Permutations destroying arithmetic progressions in finite cyclic groups

TL;DR

This paper proves the existence of permutations in finite cyclic groups that destroy all non-trivial 3-term arithmetic progressions, confirming a long-standing conjecture for sufficiently large n and specific prime cases.

Contribution

It establishes the existence of AP-destroying permutations for all large enough n and certain prime orders, advancing understanding of combinatorial structures in cyclic groups.

Findings

Existence of AP-destroying permutations for all n >= approximately 1.4 x 10^{14}

Constructs such permutations for primes p > 3 with p ≡ 3 (mod 8)

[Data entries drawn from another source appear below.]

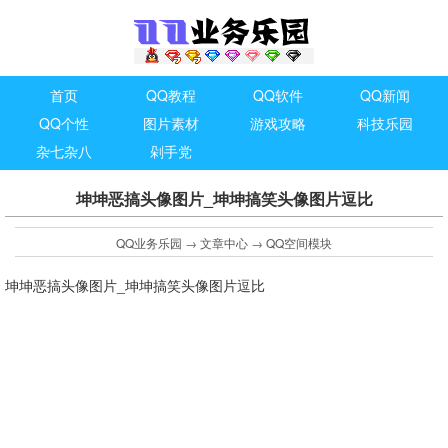
首页
QQ教程
QQ软件
QQ新闻
QQ个性
图片素材
游戏攻略
科技乐园
杂七杂八
剁手党
坤坤恶搞头像图片_坤坤搞笑头像图片逗比
QQ业务乐园
→
文章中心
→
QQ空间模块
坤坤恶搞头像图片_坤坤搞笑头像图片逗比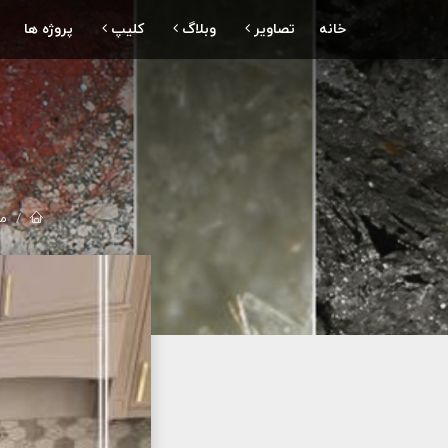
خانه
تصاویر
وبلاگ
کلیپ
پروژه ها
مع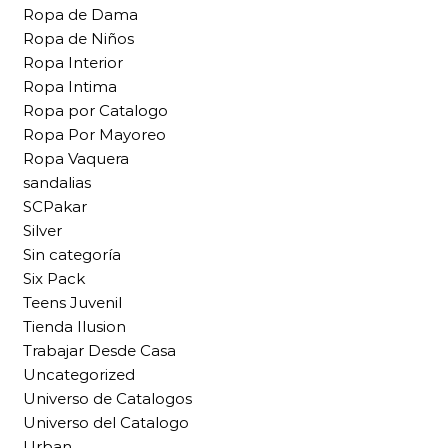
Ropa de Dama
Ropa de Niños
Ropa Interior
Ropa Intima
Ropa por Catalogo
Ropa Por Mayoreo
Ropa Vaquera
sandalias
SCPakar
Silver
Sin categoría
Six Pack
Teens Juvenil
Tienda Ilusion
Trabajar Desde Casa
Uncategorized
Universo de Catalogos
Universo del Catalogo
Urban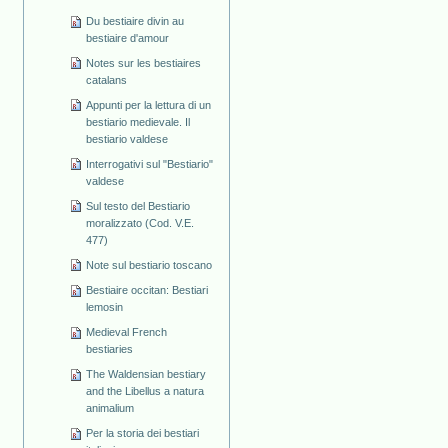
Du bestiaire divin au
bestiaire d'amour
Notes sur les bestiaires
catalans
Appunti per la lettura di un
bestiario medievale. Il
bestiario valdese
Interrogativi sul "Bestiario"
valdese
Sul testo del Bestiario
moralizzato (Cod. V.E.
477)
Note sul bestiario toscano
Bestiaire occitan: Bestiari
lemosin
Medieval French
bestiaries
The Waldensian bestiary
and the Libellus a natura
animalium
Per la storia dei bestiari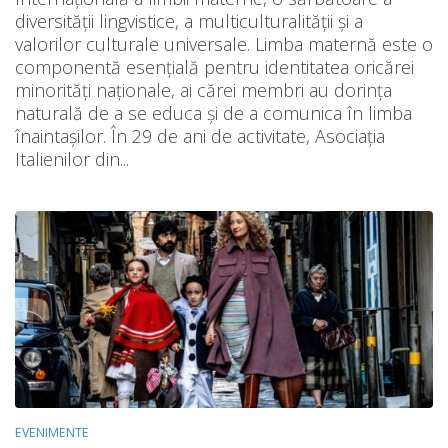
diversităţii lingvistice, a multiculturalităţii şi a
valorilor culturale universale. Limba maternă este o
componentă esențială pentru identitatea oricărei
minorități naționale, ai cărei membri au dorința
naturală de a se educa și de a comunica în limba
înaintașilor. În 29 de ani de activitate, Asociația
Italienilor din...
EVENIMENTE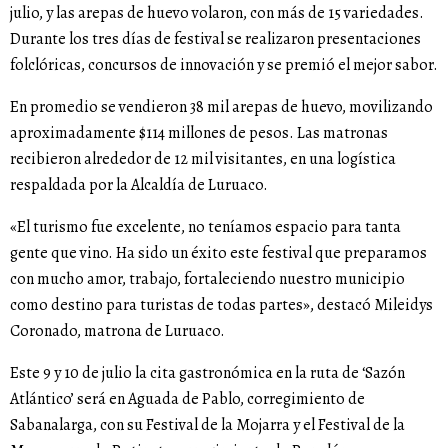
julio, y las arepas de huevo volaron, con más de 15 variedades.
Durante los tres días de festival se realizaron presentaciones
folclóricas, concursos de innovación y se premió el mejor sabor.
En promedio se vendieron 38 mil arepas de huevo, movilizando
aproximadamente $114 millones de pesos. Las matronas
recibieron alrededor de 12 mil visitantes, en una logística
respaldada por la Alcaldía de Luruaco.
«El turismo fue excelente, no teníamos espacio para tanta
gente que vino. Ha sido un éxito este festival que preparamos
con mucho amor, trabajo, fortaleciendo nuestro municipio
como destino para turistas de todas partes», destacó Mileidys
Coronado, matrona de Luruaco.
Este 9 y 10 de julio la cita gastronómica en la ruta de ‘Sazón
Atlántico’ será en Aguada de Pablo, corregimiento de
Sabanalarga, con su Festival de la Mojarra y el Festival de la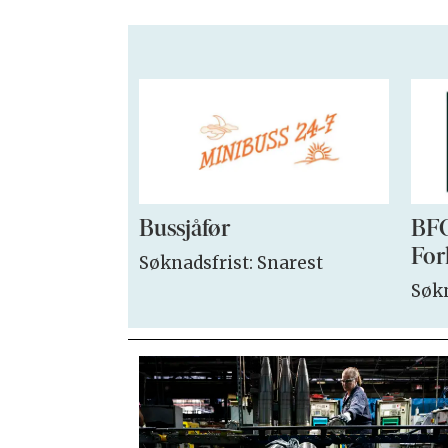
Bussjåfør
BFO
For
Søknadsfrist: Snarest
Søkn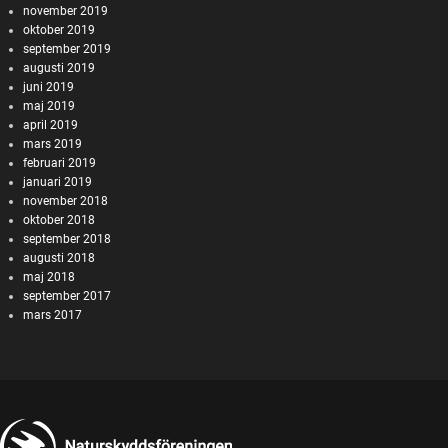
november 2019
oktober 2019
september 2019
augusti 2019
juni 2019
maj 2019
april 2019
mars 2019
februari 2019
januari 2019
november 2018
oktober 2018
september 2018
augusti 2018
maj 2018
september 2017
mars 2017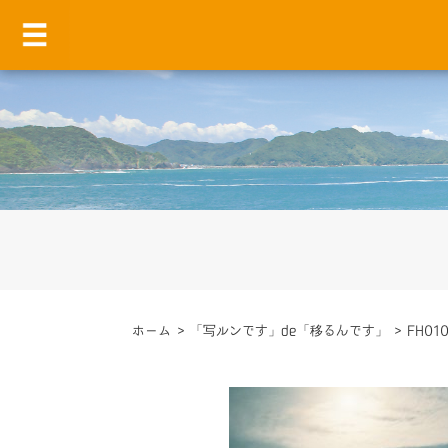
ホーム
>
「写ルンです」de「移るんです」
>
FH01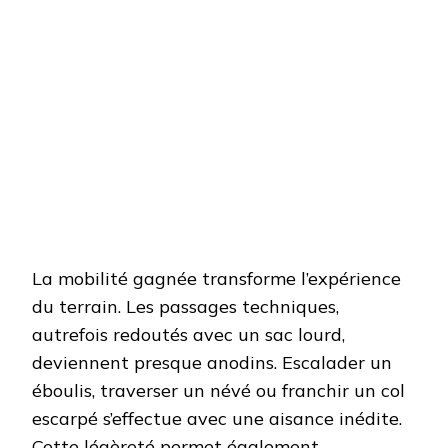
La mobilité gagnée transforme l’expérience
du terrain. Les passages techniques,
autrefois redoutés avec un sac lourd,
deviennent presque anodins. Escalader un
éboulis, traverser un névé ou franchir un col
escarpé s’effectue avec une aisance inédite.
Cette légèreté permet également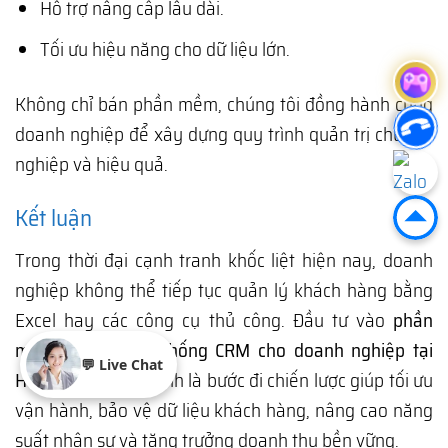
Hỗ trợ nâng cấp lâu dài.
Tối ưu hiệu năng cho dữ liệu lớn.
Không chỉ bán phần mềm, chúng tôi đồng hành cùng
doanh nghiệp để xây dựng quy trình quản trị chuyên
nghiệp và hiệu quả.
Kết luận
Trong thời đại cạnh tranh khốc liệt hiện nay, doanh
nghiệp không thể tiếp tục quản lý khách hàng bằng
Excel hay các công cụ thủ công. Đầu tư vào
phần
mềm quản trị hệ thống CRM cho doanh nghiệp tại
💬 Live Chat
Hoài Ân, Gia Lai
chính là bước đi chiến lược giúp tối ưu
vận hành, bảo vệ dữ liệu khách hàng, nâng cao năng
suất nhân sự và tăng trưởng doanh thu bền vững.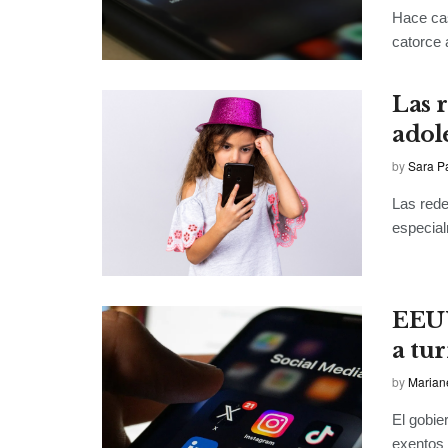
Hace cas
catorce 
Las r
adol
by
Sara P
Las rede
especial
EEUU
a tur
by
Marian
El gobie
exentos 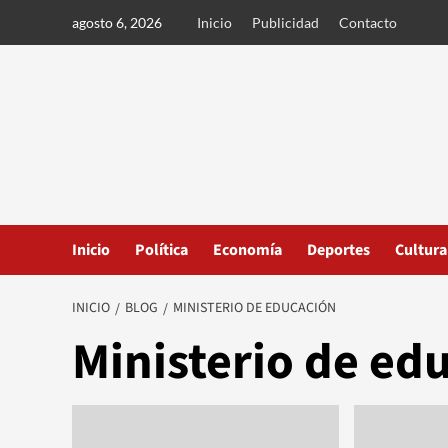
Ir
agosto 6, 2026
Inicio
Publicidad
Contacto
al
contenido
Inicio
Política
Economía
Deportes
Cultura
INICIO
BLOG
MINISTERIO DE EDUCACIÓN
Ministerio de ed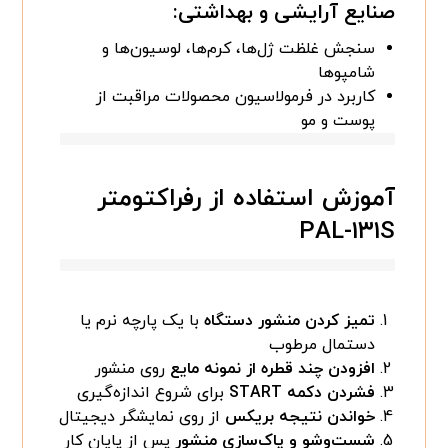
صنایع آرایشی و بهداشتی:
سنجش غلظت ژل‌ها، کرم‌ها، لوسیون‌ها و
شامپوها
کاربرد در فرمولاسیون محصولات مراقبت از
پوست و مو
آموزش استفاده از رفراکتومتر
PAL-۱۳۱S
تمیز کردن منشور دستگاه
با یک پارچه نرم یا
دستمال مرطوب
افزودن چند قطره از نمونه مایع
روی منشور
فشردن دکمه START
برای شروع اندازه‌گیری
خواندن نتیجه بریکس
از روی نمایشگر دیجیتال
شست‌وشو و پاک‌سازی منشور
پس از پایان کار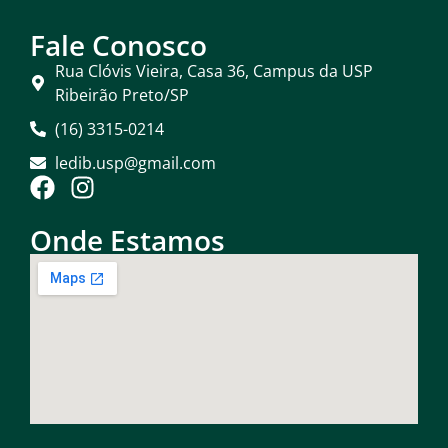
Fale Conosco
Rua Clóvis Vieira, Casa 36, Campus da USP
Ribeirão Preto/SP
(16) 3315-0214
ledib.usp@gmail.com
Onde Estamos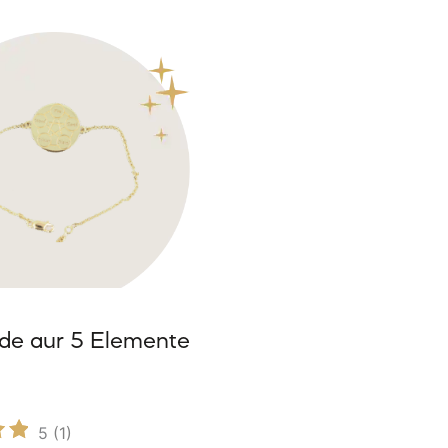
 de aur 5 Elemente
5
(1)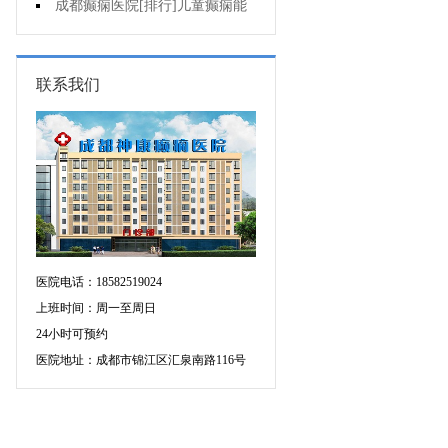
药治羊癫疯哪个好?
成都癫痫医院[排行]儿童癫痫能
治疗好吗?
联系我们
医院电话：18582519024
上班时间：周一至周日
24小时可预约
医院地址：成都市锦江区汇泉南路116号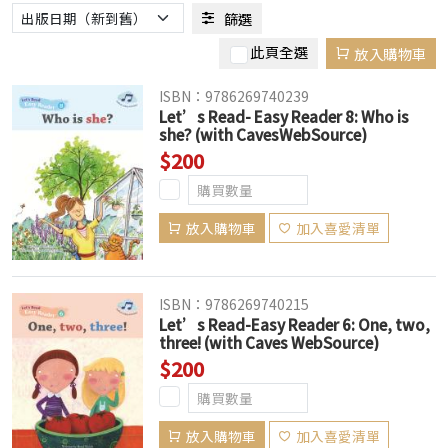
篩選
此頁全選
放入購物車
ISBN：9786269740239
Let’s Read- Easy Reader 8: Who is
she? (with CavesWebSource)
$200
放入購物車
加入喜愛清單
ISBN：9786269740215
Let’s Read-Easy Reader 6: One, two,
three! (with Caves WebSource)
$200
放入購物車
加入喜愛清單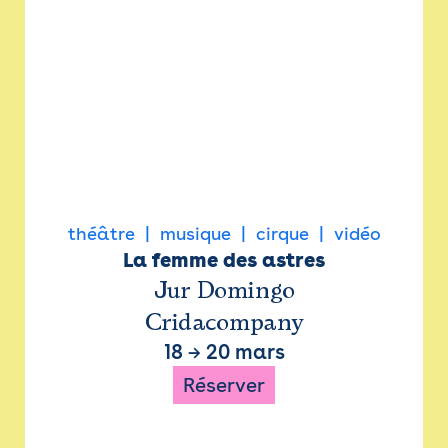
théâtre
musique
cirque
vidéo
La femme des astres
Jur Domingo
Cridacompany
18
→
20 mars
Réserver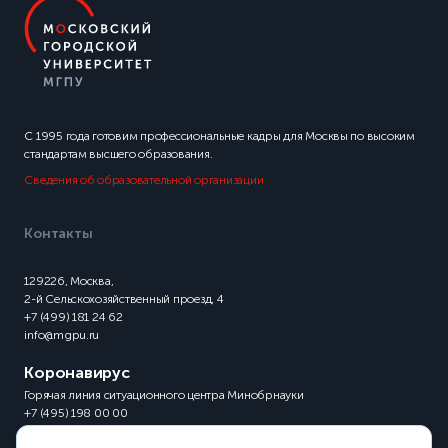
С 1995 года готовим профессиональные кадры для Москвы по высоким
стандартам высшего образования.
Сведения об образовательной организации
Контакты
129226, Москва,
2-й Сельскохозяйственный проезд, 4
+7 (499) 181 24 62
info@mgpu.ru
Коронавирус
Горячая линия ситуационного центра Минобрнауки
+7 (495) 198 00 00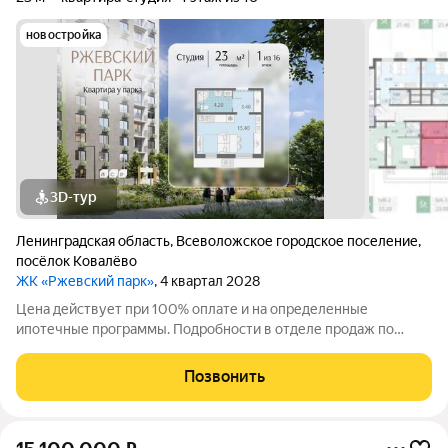
новостройка
3D-тур
Ленинградская область
,
Всеволожское городское поселение
,
посёлок Ковалёво
ЖК «Ржевский парк»
, 4 квартал 2028
Цена действует при 100% оплате и на определенные
ипотечные программы. Подробности в отделе продаж по
телефону. Продается студия в ЖК "ЛСР. Ржевский парк" на 1
этаже. Общая площадь составляет 23.00 кв. м. Квартира с
Позвонить
чистовой отделкой. Жилой комплекс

Confirms a conjecture from 2004 for large n and specific prime cases

Abstract

A permutation \pi of an abelian group G is said to destroy arithmetic progressions (APs) if, whenever (a,b,c) is a non-trivial 3-term AP in G, that is c-b=b-a and a,b,c are not all equal, then (\pi(a),\pi(b),\pi(c)) is not an AP. In a paper from 2004, the first author conjectured that such a permutation exists of Z/nZ, for all n except 2,3,5 and 7. Here we prove, as a special case of a more general result, that such a permutation exists for all n >= n_0, for some explcitly constructed number n_0 \approx 1.4 x 10^{14}. We also construct such a permutation of Z/pZ for all primes p > 3 such that p = 3 (mod 8).